4. Anderson Cooper calls it like it is

The Trump tape was one of the first items to come up at the debate, and it was like watching a very slow and painful trainwreck as Trump desperately pivoted to anything he could get his hands on, including blaming Secretary Clinton for things President Bill Clinton allegedly did, as though she is somehow responsible for her husband’s activities.

The shining moment, and the one that made Trump look particularly bad, was Anderson Cooper’s cool summation of the tape: ‘You described kissing women without consent and grabbing their genitals. That is sexual assault. You brag that you sexually assaulted women. Do you understand that?’ Trump denied it and returned to the subject of Daesh, but Cooper pressed his point, which Trump continued to dodge. It is patently absurd that one of the questions at a presidential debate has to be ‘do you understand that you are a rapist?’

5. The big diversion

It wasn’t just the audience who noticed that Trump was flailing for any excuse to avoid answering questions or talking substantive policy. As he sniffled and paced behind Secretary Clinton in a bid for attention, continuously rounding to personal attacks or rambling about Daesh, Secretary Clinton at times found herself at a loss. She could acknowledge that her debate opponent wasn’t actually debating in any traditional sense of the word, or she could plunge on to focus on communicating with the public about her policies and goals.

At one point, clearly fed up, she commented that he was certainly adroit about avoiding questions or discussions about how his campaign was ‘exploding.’ It might not have been a Trump gaffe, but it certainly made him look preposterous, deeply buried in the ‘alternative reality’ Clinton later commented that he appears to live in.

6. Islamophobia is a ‘shame’

Gorba Hameed, an audience member who identified herself as a Muslim, asked: ‘How will you help people like me deal with the consequences of being labeled as a threat to the country after the election is over?’ An excellent question to be putting to Trump, who has spent the last 18 months whipping up anti-Muslim sentiment and making bombastic claims about suspending immigration from ‘certain‘ countries to defeat Daesh. Trump’s response was to call Islamophobia ‘a shame’ before going on a tirade about ‘raical Islamic terror.’

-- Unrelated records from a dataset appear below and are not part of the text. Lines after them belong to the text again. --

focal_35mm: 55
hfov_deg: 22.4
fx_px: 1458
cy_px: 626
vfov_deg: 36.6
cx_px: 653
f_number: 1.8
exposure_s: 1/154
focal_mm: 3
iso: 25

He attempted to paint this as being tough on defense issues — he’s not ‘too PC’ to get the job done, and believes in calling things by their names, as apparently all Muslims are terrorists. The net effect, though, was to watch a Muslimah’s words about what she’s enduring vindicated right in front of her on a national stage.

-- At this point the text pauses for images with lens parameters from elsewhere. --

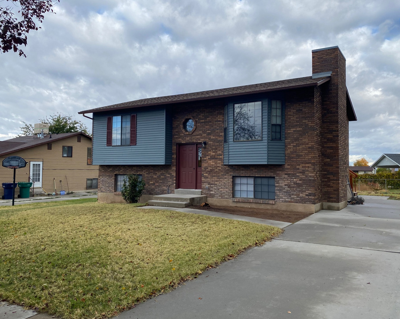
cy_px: 155
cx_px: 212
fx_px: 331
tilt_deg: +3.8
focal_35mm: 28
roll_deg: +1.3
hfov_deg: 62.2
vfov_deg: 51.5
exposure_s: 1/1114
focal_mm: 4.25
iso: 32
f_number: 1.8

7. ‘Because you’d be in jail’

One of Trump’s big campaign fixations has been the question of whether Secretary Clinton engaged in impropriety regarding the use of a private server for her email while at the Department of State. This is an issue the right has hammered on repeatedly, but multiple investigations have found no evidence of wrongdoing, though the FBI did comment that it was ‘irresponsible‘ to handle secure information on a private server. Secretary Clinton herself acknowledged that it was a mistake and not something she’d do again, but the issue just won’t die.

At multiple points during the debate, he threatened Secretary Clinton with a ‘special prosecutor,’ drawing upon the theme that she’s a criminal who should be locked up (a popular subject at his rallies). In a back and forth where Trump dodged responsibility for answering a question about his suitability to lead, Secretary Clinton commented that he doesn’t have the best temperament, saying it was good he’s not in charge of the law in the US; he proved her point by sniping ‘because you’d be in jail.’

What do you think: Does Donald Trump have the temperament to be president?